Task:
Among the lines below, keep only those from the one containing "2. **Separation of" through the one containing "1. **Always use", and reproduce them exactly.
Supplied material section start
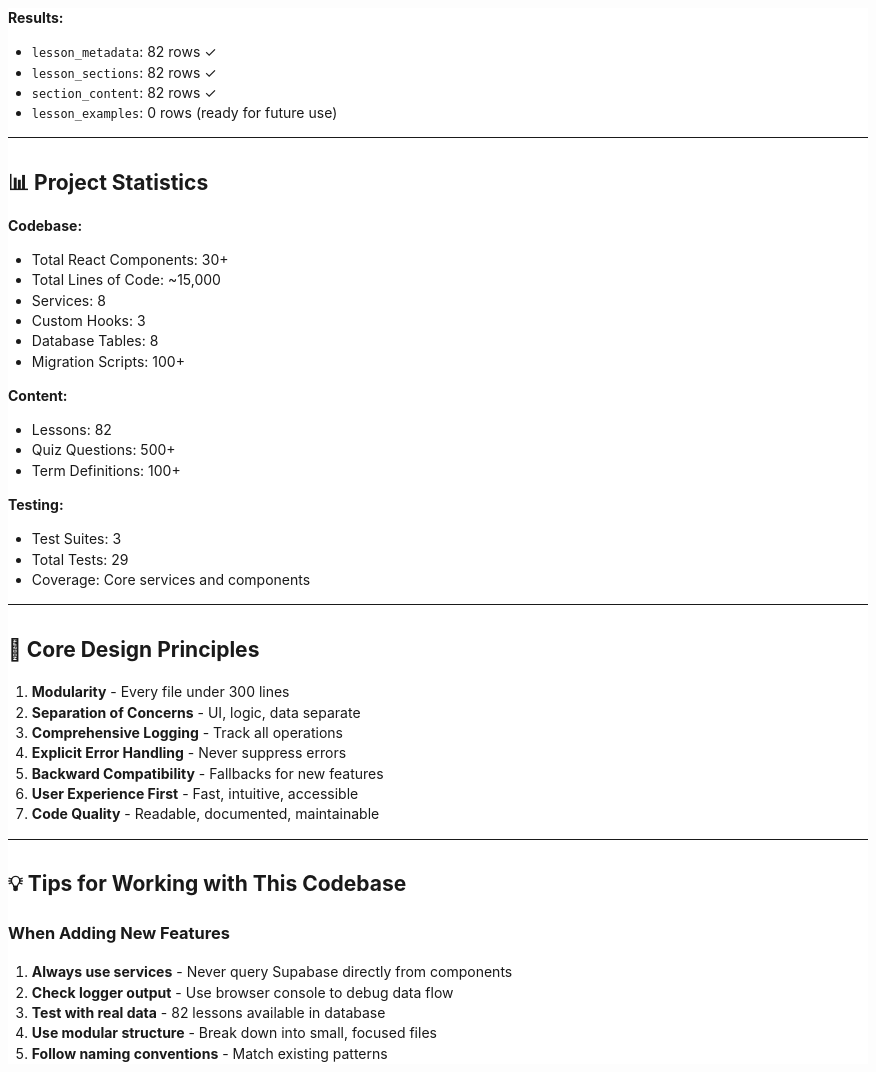 **Results:**
- `lesson_metadata`: 82 rows ✓
- `lesson_sections`: 82 rows ✓
- `section_content`: 82 rows ✓
- `lesson_examples`: 0 rows (ready for future use)

---

## 📊 Project Statistics

**Codebase:**
- Total React Components: 30+
- Total Lines of Code: ~15,000
- Services: 8
- Custom Hooks: 3
- Database Tables: 8
- Migration Scripts: 100+

**Content:**
- Lessons: 82
- Quiz Questions: 500+
- Term Definitions: 100+

**Testing:**
- Test Suites: 3
- Total Tests: 29
- Coverage: Core services and components

---

## 🎯 Core Design Principles

1. **Modularity** - Every file under 300 lines
2. **Separation of Concerns** - UI, logic, data separate
3. **Comprehensive Logging** - Track all operations
4. **Explicit Error Handling** - Never suppress errors
5. **Backward Compatibility** - Fallbacks for new features
6. **User Experience First** - Fast, intuitive, accessible
7. **Code Quality** - Readable, documented, maintainable

---

## 💡 Tips for Working with This Codebase

### When Adding New Features

1. **Always use services** - Never query Supabase directly from components
2. **Check logger output** - Use browser console to debug data flow
3. **Test with real data** - 82 lessons available in database
4. **Use modular structure** - Break down into small, focused files
5. **Follow naming conventions** - Match existing patterns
Supplied material section end
Answer:
2. **Separation of Concerns** - UI, logic, data separate
3. **Comprehensive Logging** - Track all operations
4. **Explicit Error Handling** - Never suppress errors
5. **Backward Compatibility** - Fallbacks for new features
6. **User Experience First** - Fast, intuitive, accessible
7. **Code Quality** - Readable, documented, maintainable

---

## 💡 Tips for Working with This Codebase

### When Adding New Features

1. **Always use services** - Never query Supabase directly from components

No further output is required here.